Peter Bruce’s column on the passing of Julian Ogilvie Thompson raised a number of issues (“To all those who could go but stay: respect”, August 17).

Firstly, what did those business leaders sacrifice in staying here? Outside SA, in the UK say, they had little if any status or acknowledgement. In SA they have their accrued wealth, offshore finance, a favourable tax structure, and their extremely comfortable homes and farms.

Successful careers built during the apartheid regime did little to challenge government policy. I remember top business leaders’ toenadering with prime minister John Vorster, both golfing and social interaction. The “change” that materialised was the expropriation of the Johannesburg Country Club grounds being rescinded (Rand Afrikaans University retained the golf course).

Why revere Anglo’s leaders in particular? They were responsible for a long-term, carefully worked withdrawal from SA, now complete. Up until 1994 the changes that were instigated, such as to mineworker housing, were internally relevant to Anglo’s mines, but unchallenging. As was the small percentage of charity the chairman’s fund dispensed — unlike the large Afrikaner-led mining house Anglo created.

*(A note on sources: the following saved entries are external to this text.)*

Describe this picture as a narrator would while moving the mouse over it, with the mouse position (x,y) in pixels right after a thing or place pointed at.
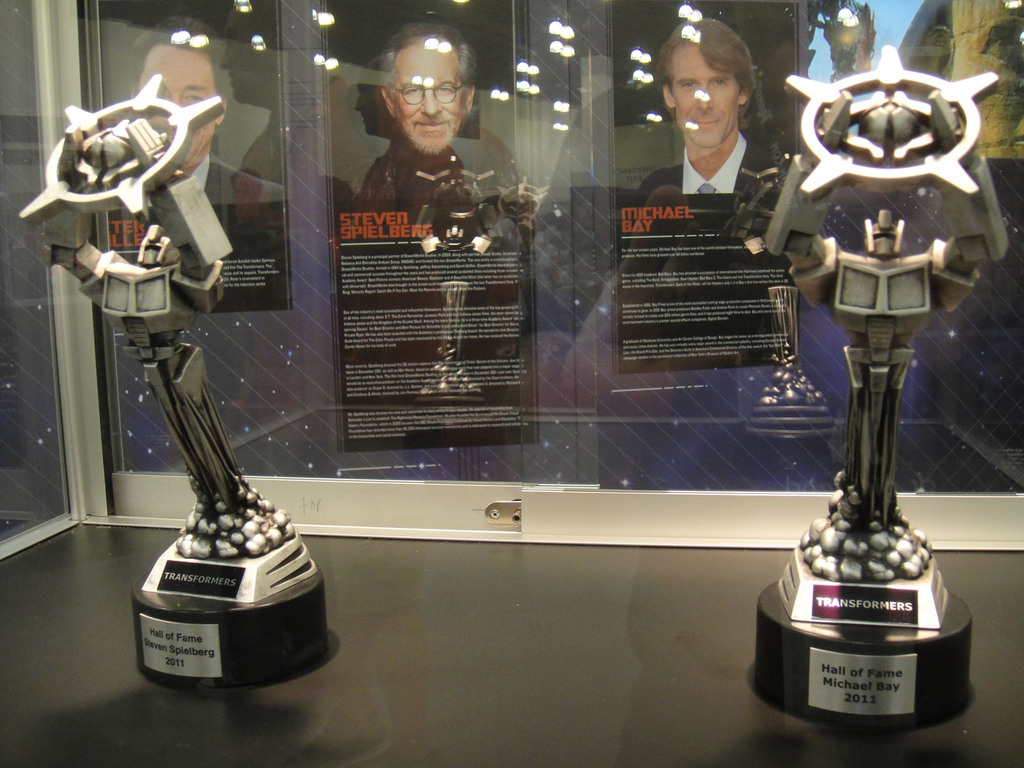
In this image there are two transformers trophies (34,206) in a glass box (983,540), and in the background (698,135) there are frames (678,159) attached to the wall (318,153), and there are reflections (757,255) of group of people (369,91) and lights (693,12).
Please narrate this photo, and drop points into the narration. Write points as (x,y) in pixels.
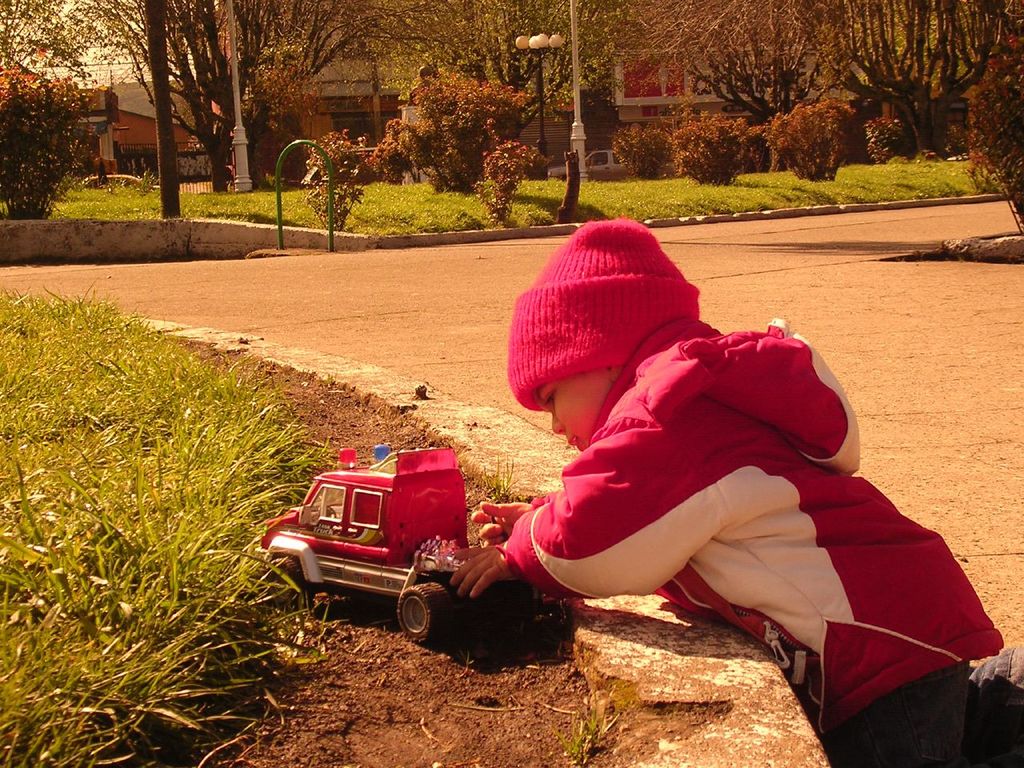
In this image I can see the person (867,745) playing with the toy car (348,529) and the person (805,461) is wearing pink color dress (899,535) and pink color cap (609,314). In the background (575,157) I can see few light poles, plants (440,184) and trees (403,31) in green color and the sky (110,61) is in white color.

Why not applaud the hundreds of well-trained professionals, skilled technicians and artists who stayed despite their abilities being welcomed internationally? They stayed and lived with the debilitating stress of “imposed” privilege under a brutal regime because they believed — rightly — that their presence would be a catalyst for peaceful change.

Johaar Mosaval, who died recently, stands out. From District Six to senior principal dancer with the Royal Ballet, he returned in 1976 to teach ballet in SA — then unavailable to people of colour — believing his skills would contribute.